Segment Start: Records shown
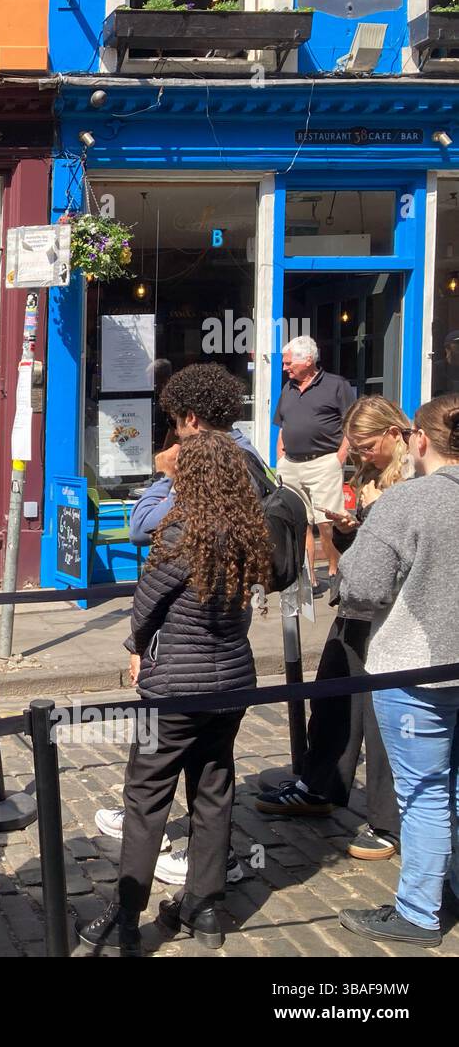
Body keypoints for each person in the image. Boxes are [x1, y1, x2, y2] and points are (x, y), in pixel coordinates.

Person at [80, 431, 271, 956]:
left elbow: (146, 603)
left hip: (176, 688)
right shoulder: (247, 531)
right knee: (213, 790)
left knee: (146, 796)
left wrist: (136, 644)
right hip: (231, 682)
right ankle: (205, 907)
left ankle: (126, 913)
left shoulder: (183, 532)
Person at [256, 395, 406, 860]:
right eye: (354, 446)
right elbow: (367, 542)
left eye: (365, 445)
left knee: (383, 717)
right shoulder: (370, 478)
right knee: (333, 695)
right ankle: (320, 785)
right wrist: (346, 529)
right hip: (357, 601)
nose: (358, 455)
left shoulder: (413, 482)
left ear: (394, 435)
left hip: (393, 614)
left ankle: (388, 821)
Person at [338, 393, 459, 948]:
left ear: (420, 440)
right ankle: (446, 887)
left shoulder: (408, 502)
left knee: (425, 793)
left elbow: (360, 588)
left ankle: (418, 911)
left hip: (417, 669)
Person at [129, 363, 265, 546]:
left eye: (174, 420)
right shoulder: (244, 449)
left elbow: (141, 529)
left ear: (191, 417)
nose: (176, 432)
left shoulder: (213, 462)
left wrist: (164, 475)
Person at [274, 335, 355, 596]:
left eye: (288, 363)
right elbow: (283, 424)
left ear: (307, 360)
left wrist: (339, 458)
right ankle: (308, 579)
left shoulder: (336, 386)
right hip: (291, 465)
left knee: (327, 522)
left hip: (323, 463)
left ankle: (336, 570)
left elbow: (352, 424)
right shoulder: (288, 388)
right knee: (297, 522)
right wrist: (280, 456)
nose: (285, 368)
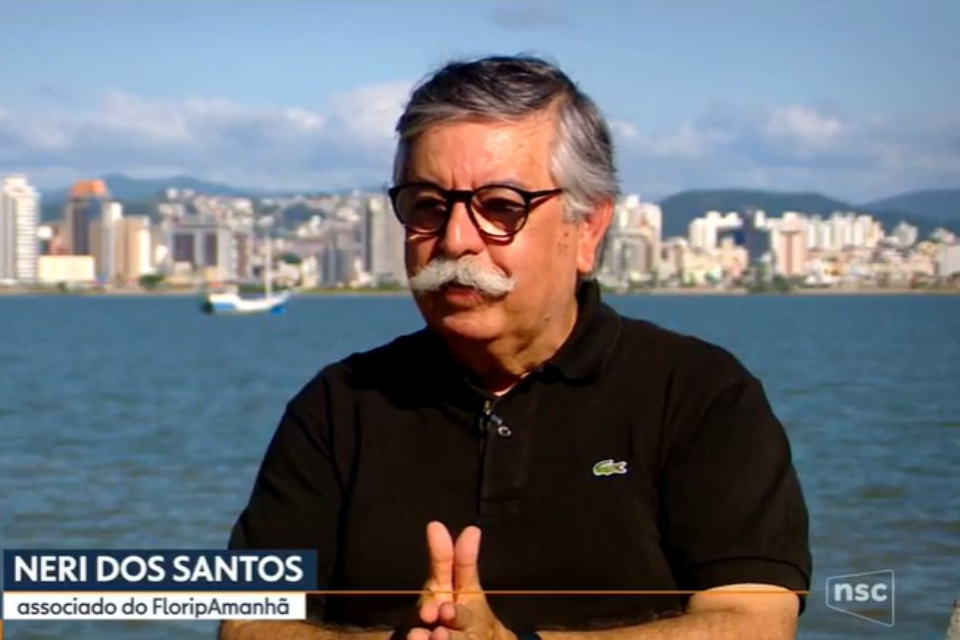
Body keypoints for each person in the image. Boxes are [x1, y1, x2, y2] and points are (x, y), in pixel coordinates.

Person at [219, 54, 812, 640]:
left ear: (588, 230)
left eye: (501, 207)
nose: (454, 240)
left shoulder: (699, 394)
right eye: (427, 206)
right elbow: (247, 622)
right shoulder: (340, 405)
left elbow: (753, 621)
Segment End: Records shown
Assigned task
Pictures aside, reproduce exactly the lines from the one containing "nose: (176, 432)" to the end of the listing above, both ends included.

Reply to the exercise
nose: (176, 432)
left shoulder: (213, 462)
left wrist: (164, 475)
Person at [274, 335, 355, 596]:
left eye: (288, 363)
right elbow: (283, 424)
left ear: (307, 360)
left wrist: (339, 458)
right ankle: (308, 579)
left shoulder: (336, 386)
right hip: (291, 465)
left knee: (327, 522)
left hip: (323, 463)
left ankle: (336, 570)
left elbow: (352, 424)
right shoulder: (288, 388)
right knee: (297, 522)
right wrist: (280, 456)
nose: (285, 368)
Body keypoints for each person in the image. Boxes are [x1, y1, x2, y2] and points are (x, y), in pixel coordinates.

Person at [219, 54, 812, 640]:
left ear: (588, 230)
left eye: (501, 207)
nose: (454, 240)
left shoulder: (699, 394)
right eye: (427, 206)
right elbow: (247, 622)
right shoulder: (340, 405)
left elbow: (753, 621)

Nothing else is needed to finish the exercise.